OpenVMS Is Flying High

Compaq may have cancelled its long term plans for the Alpha chip, but the U.S. Air Force is flying a new plane based on OpenVMS.

InformationWeek Staff, Contributor

August 8, 2001

2 Min Read

When Compaq recently cancelled long-term plans to develop the Alpha chip, the high-RAS (reliability/availability/serviceability) system seemed in jeopardy. Now, it's become a big part of the national defense system.

Thanks to Compaq, American ground troops will soon be 10 times more effective on the battlefield. G.I. Joe will have a friendly bird overhead--a bird based on a Boeing 707 that was once a commercial or cargo plane--taking snapshots of multiple layers of earth and instantly passing the data to ground troops who would then move in with deadly accuracy. Each Block 20 E-8C Joint Strategic Target Attack Radar System (J-Stars) plane is loaded with two Compaq servers and 18 workstations, all based on the OpenVMS operating system.

Brig. Gen. Jeff Riemer, program executive officer for command and control and combat support systems at the U.S. Air Force, made sure his planes could swap computer systems if necessary, without ripping them apart. But since he took delivery of the first Block 20 J-Star earlier this week, he's too busy noting how efficient, powerful, and cost effective the systems are. "There's 10 times the acceleration in how fast information is relayed to the war fighter," says Riemer.

In addition, two servers replace 10 in the predecessor, the Block 10, which also has a different operating system inside from EMC Corp.'s Data General division, when DG was its own systems company. The OpenVMS will start three times faster and reboot twice as fast. Moreover, the new plane is $20 million cheaper than the Block 10. It's part of the military's commitment to use standard computing systems. Before, the military built its own systems. "Over a 20-year span, we expect to save $800 million," says Riemer.

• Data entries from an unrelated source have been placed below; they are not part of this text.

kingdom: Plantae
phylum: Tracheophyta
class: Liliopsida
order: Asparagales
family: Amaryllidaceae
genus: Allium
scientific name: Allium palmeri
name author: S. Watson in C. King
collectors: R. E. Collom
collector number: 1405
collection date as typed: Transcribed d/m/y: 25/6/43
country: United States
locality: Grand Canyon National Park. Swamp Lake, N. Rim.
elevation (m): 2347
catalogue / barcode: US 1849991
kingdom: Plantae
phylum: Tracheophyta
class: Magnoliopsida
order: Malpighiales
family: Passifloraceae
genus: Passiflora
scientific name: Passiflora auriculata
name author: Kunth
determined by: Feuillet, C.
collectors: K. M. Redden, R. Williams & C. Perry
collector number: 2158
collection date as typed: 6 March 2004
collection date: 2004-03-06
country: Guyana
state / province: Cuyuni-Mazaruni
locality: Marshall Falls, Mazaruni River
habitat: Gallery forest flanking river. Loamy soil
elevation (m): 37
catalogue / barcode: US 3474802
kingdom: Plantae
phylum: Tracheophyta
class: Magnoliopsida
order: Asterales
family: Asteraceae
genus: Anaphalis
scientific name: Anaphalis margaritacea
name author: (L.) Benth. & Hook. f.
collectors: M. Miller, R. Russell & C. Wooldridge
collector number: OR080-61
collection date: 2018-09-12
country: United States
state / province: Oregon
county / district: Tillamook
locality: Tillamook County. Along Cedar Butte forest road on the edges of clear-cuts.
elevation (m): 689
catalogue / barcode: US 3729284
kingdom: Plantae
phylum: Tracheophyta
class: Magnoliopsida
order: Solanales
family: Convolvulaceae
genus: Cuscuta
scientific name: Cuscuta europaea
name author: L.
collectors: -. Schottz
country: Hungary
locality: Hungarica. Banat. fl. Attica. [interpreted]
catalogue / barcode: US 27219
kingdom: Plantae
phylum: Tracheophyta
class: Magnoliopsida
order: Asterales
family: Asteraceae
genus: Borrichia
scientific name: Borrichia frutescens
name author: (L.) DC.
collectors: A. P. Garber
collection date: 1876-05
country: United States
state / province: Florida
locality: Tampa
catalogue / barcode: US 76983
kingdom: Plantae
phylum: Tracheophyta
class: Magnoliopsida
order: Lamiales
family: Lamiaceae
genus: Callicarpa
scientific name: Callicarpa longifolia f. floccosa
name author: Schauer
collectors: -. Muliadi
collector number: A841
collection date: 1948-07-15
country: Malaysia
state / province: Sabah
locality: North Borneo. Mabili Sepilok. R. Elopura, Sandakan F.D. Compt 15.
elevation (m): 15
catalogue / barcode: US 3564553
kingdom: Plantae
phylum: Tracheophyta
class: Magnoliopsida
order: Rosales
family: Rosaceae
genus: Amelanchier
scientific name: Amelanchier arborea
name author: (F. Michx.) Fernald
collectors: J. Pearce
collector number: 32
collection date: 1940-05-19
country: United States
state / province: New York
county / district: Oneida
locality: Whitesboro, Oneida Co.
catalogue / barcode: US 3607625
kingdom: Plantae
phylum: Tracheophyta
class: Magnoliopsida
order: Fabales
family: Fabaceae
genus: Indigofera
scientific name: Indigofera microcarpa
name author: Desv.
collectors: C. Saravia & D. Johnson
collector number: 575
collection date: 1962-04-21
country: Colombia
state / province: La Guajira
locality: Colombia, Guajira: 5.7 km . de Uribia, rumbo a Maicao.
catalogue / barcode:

To be part of the J-Stars program, Compaq had to build in specialized military availability and reliability. Features include climate control, power conditioning, and shock resistance. Dr. Dale Burton, VP of engineering and logistics for air-to-ground surveillance and battle management systems at J-Stars designer Northrop Grumman Integrated Systems in Melbourne, Fla., says the greatest benefit of OpenVMS inside the plane is the software itself. "We can walk in, yank out these 19-inch computers, and replace them with Wildfire [Compaq's newest high-end server] in a day," says Burton. "The foot stomp is the fact that we don't have to rewrite software during upgrades." He says rewriting the weapons system app would take three years and cost hundreds of millions of dollars.

Rich Marcello, general manager and VP of Compaq's high-performance systems division, says there are 450,000 OpenVMS systems running worldwide-it's a $3 billion business for Compaq, and OpenVMS will be ported to Intel's Itanium processor in 2003. Besides military and government, Marcello says OpenVMS is doing well in some financial, hospital, and telecommunications markets. "We have many commitment letters out to support OpenVMS through 2011," says Marcello, "and we even have some government pacts past 2015."